- _SELECTED EXTRACT_
>>>>
HP INC. AND SUBSIDIARIES
Notes to Consolidated Condensed Financial Statements (Continued)
(Unaudited)
Note 1: Basis of Presentation (Continued)

HP reduces the transaction price at the time of revenue recognition for customer and distributor programs and incentive offerings, rebates, promotions, other volume-based incentives and expected returns. HP uses estimates to determine the expected variable consideration for such programs based on factors like historical experience, expected consumer behavior and market conditions.
HP has elected the practical expedient of not accounting for significant financing components if the period between revenue recognition and when the customer pays for the product or service is one year or less.
4.
Allocate the transaction price to performance obligations in the contract - When a sales arrangement contains multiple performance obligations, such as hardware and/or services, HP allocates revenue to each performance obligation in proportion to their selling price. The selling price for each performance obligation is based on its standalone selling price (“SSP”). HP establishes SSP using the price charged for a performance obligation when sold separately (“observable price”) and, in some instances, using the price established by management having the relevant authority. When observable price is not available, HP establishes SSP based on management judgment considering internal factors such as margin objectives, pricing practices and controls, customer segment pricing strategies and the product life-cycle. Consideration is also given to market conditions such as competitor pricing strategies and technology industry life cycles.
5.
Recognize revenue when (or as) the performance obligation is satisfied - Revenue is recognized when, or as, a performance obligation is satisfied by transferring control of a promised good or service to a customer. HP generally invoices the customer upon delivery of the goods or services and the payments are due as per contract terms. For fixed price support or maintenance contracts that are in the nature of stand-ready obligations, payments are generally received in advance from customers and revenue is recognized on a straight-line basis over time for the duration of the contract.
HP reports revenue net of any taxes collected from customers and remitted to government authorities, and the collected taxes are recorded as other accrued liabilities until remitted to the relevant government authority. HP includes costs related to shipping and handling in cost of revenue.
<<<<
Stored dataset items:
>>>>
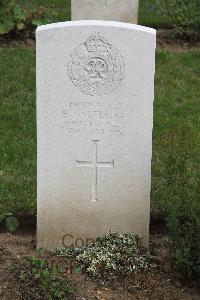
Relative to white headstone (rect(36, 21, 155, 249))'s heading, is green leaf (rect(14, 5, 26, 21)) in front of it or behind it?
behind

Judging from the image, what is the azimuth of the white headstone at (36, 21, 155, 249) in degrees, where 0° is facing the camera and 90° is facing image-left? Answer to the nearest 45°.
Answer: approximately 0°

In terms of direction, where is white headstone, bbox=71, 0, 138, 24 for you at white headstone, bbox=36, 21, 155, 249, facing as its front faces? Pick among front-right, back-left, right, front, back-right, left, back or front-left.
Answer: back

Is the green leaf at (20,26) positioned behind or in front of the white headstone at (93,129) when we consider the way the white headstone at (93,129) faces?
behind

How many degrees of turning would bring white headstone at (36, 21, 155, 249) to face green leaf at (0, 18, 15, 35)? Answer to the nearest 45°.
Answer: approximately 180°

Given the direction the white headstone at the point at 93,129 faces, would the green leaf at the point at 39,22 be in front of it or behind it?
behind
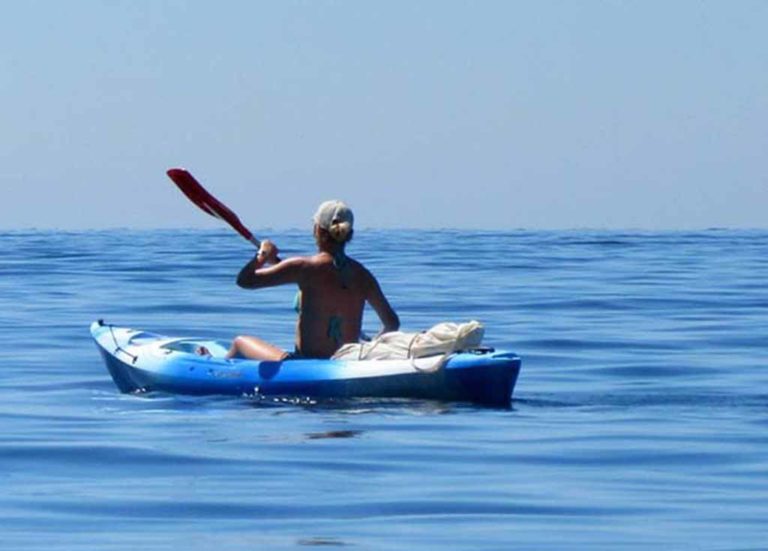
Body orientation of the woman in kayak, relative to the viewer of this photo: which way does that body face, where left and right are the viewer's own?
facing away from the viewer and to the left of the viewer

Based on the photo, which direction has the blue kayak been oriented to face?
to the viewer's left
<<<<
- _PROBLEM SET_
a - According to the HP revenue note, how is revenue recognized for fixed price support or maintenance contracts that are stand-ready obligations?
b - For each statement, say whether it agrees with the HP revenue note, and quote the words of the note that decide it: (i) HP includes shipping and handling costs in cost of revenue. (ii) HP accounts for significant financing components when the period between revenue recognition and customer payment is one year or less. (iii) HP generally invoices the customer before delivery of the goods or services.
c - Print the part of the HP revenue note that opens with the words containing "Recognize revenue when" and closes with "cost of revenue.".
The stored dataset items have no role in this work.

- _ANSWERS_
a - It is recognized on a straight-line basis over time for the duration of the contract.

b -
(i) Yes: "HP includes costs related to shipping and handling in cost of revenue."
(ii) No: "HP has elected the practical expedient of not accounting for significant financing components if the period between revenue recognition and when the customer pays for the product or service is one year or less."
(iii) No: "HP generally invoices the customer upon delivery of the goods or services"

c -
Recognize revenue when (or as) the performance obligation is satisfied - Revenue is recognized when, or as, a performance obligation is satisfied by transferring control of a promised good or service to a customer. HP generally invoices the customer upon delivery of the goods or services and the payments are due as per contract terms. For fixed price support or maintenance contracts that are in the nature of stand-ready obligations, payments are generally received in advance from customers and revenue is recognized on a straight-line basis over time for the duration of the contract.
HP reports revenue net of any taxes collected from customers and remitted to government authorities, and the collected taxes are recorded as other accrued liabilities until remitted to the relevant government authority. HP includes costs related to shipping and handling in cost of revenue.